Saat lagi menulis tulisan ini, saya tahu persis jumlah  peralatan dapur saya dan saya juga bisa ingat dimana posisinya sekarang. Pakaian rumahku hanya Dua pasang dan saya sangat menyukai pakaian rumahku tersebut mencucinya dengan hati-hati, saya punya Dua pasang baju gereja, dan 4 baju kerja, Dua rok dan 2 celana kerja.Â
Pakaian yang saya punya merupakan pakaian yang benar-benar saya suka, dan membelinya dengan hati-hati. Apapun itu ketika ingin membeli yang baru saya biasanya memikirkan kembali berkali-kali agar tidak terjadi lagi seperti saya yang dulu (suka membeli barang yang tidak digunakan). Ketika ingin membeli baju yang baru, berarti ada baju yang saya punya sebelumnya harus disingkirkan, entah saya sudah bosan, atau kebesaran.Â
Biasanya saya memberikan kepada orang lain yang membutuhkan, terakhir saya memberikan sebuah alat masak air fryer ke kaka saya. Saya merasa bahwa saya cukup memiliki 1 teflon yang bisa saya gunakan untuk masak sayur, dan lauk dengan berbagai jenis masakan.

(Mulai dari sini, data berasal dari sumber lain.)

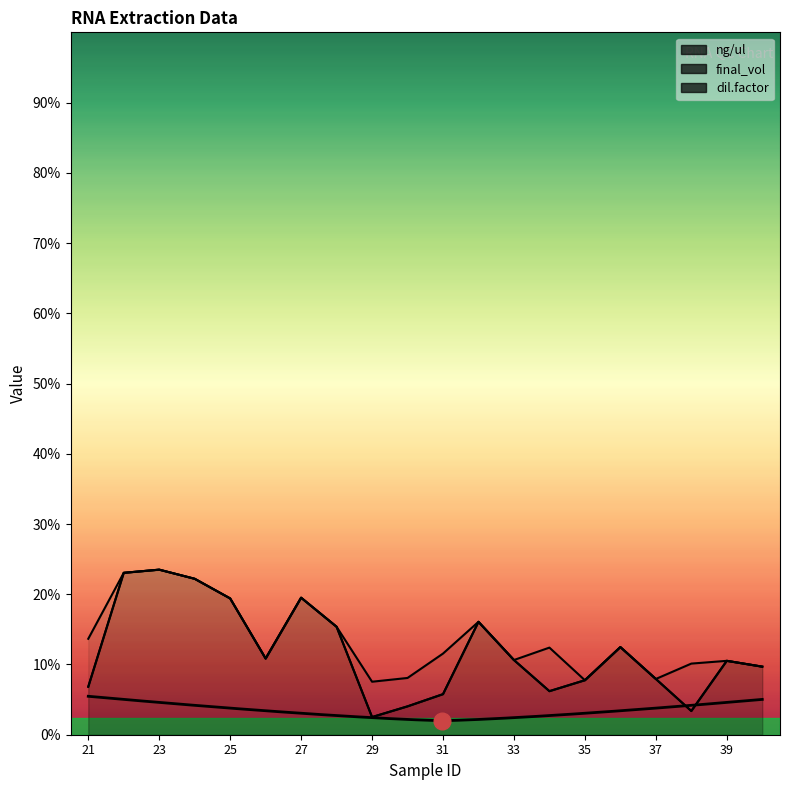

How many lines are shown in the chart?

3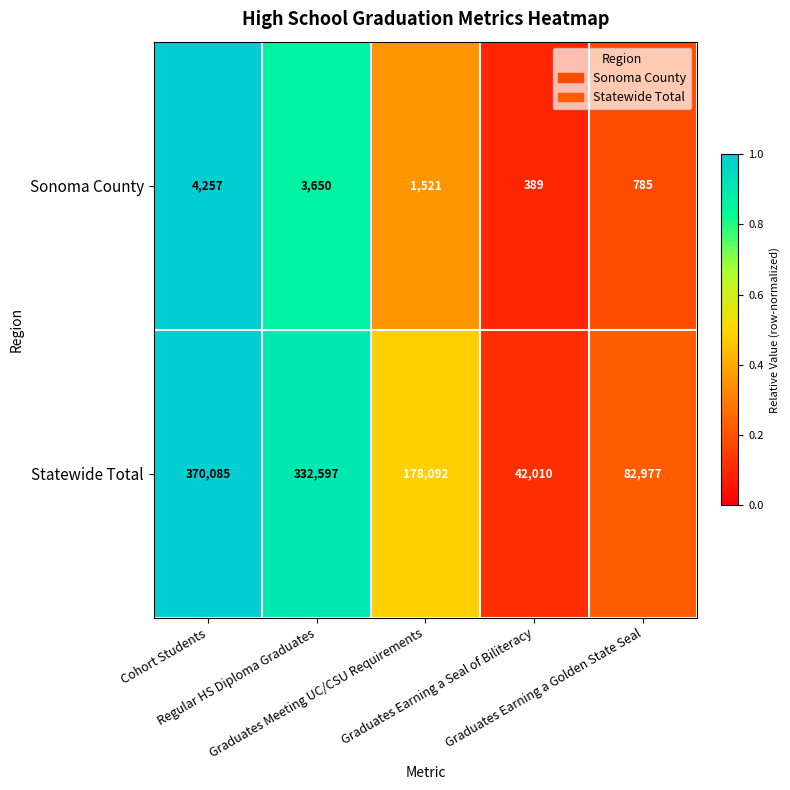

What is the average value of the Sonoma County series?

2120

Ketika saya memutuskan hanya memiliki barang yang benar-benar saya butuhkan, saya merasa bisa hemat karena saya tidak membutuhkan untuk menambah barang, tempat tinggalkku semakin luas, saya juga tidak disibukan lagi untuk merapikan peralatan dapur yang tidak digunakan, ketika membersihkan tempat tinggal saya, saya hanya mengangkat Kasur tipis saya ke jemuran kemudian langsung berberes, saya tidak mempunyai bantal kepala maupun bantal guling, walaupun begitu saya bisa tidur dengan nyenyak menggunakan Kasur yang tipis dan tanpa bantal.Â
Saya tidak punya pendingin ruangan seperti kipas angin maupun AC, ketika suhu ruangan panas saya hanya membutuhkan baju panas dan saya pun nyaman, saya juga tidak memiliki kulkas untuk menyimpan makanan, karena saya tidak suka stok makanan, jika ingin makan saya tinggal beli di kios terdekat lalu mengolahnya dengan baik dan makan.Â
Semua pakaian dan beberapa peralatan kerja seperti laptop saya simpan di atas kursi sofa berukuran Dua dudukan yang disiapkan oleh tuan kos. Saat handak ke kantor saya tidak repot-repot memikirkan pakaian mana yang hendak dipakai, saya tidak perlu membongkar penyimpanan pakaian karena saya sudah tahu persis pakaian mana yang harus saya kenakan. karena jumlah pakaian yang sedikit dan semuanya saya suka.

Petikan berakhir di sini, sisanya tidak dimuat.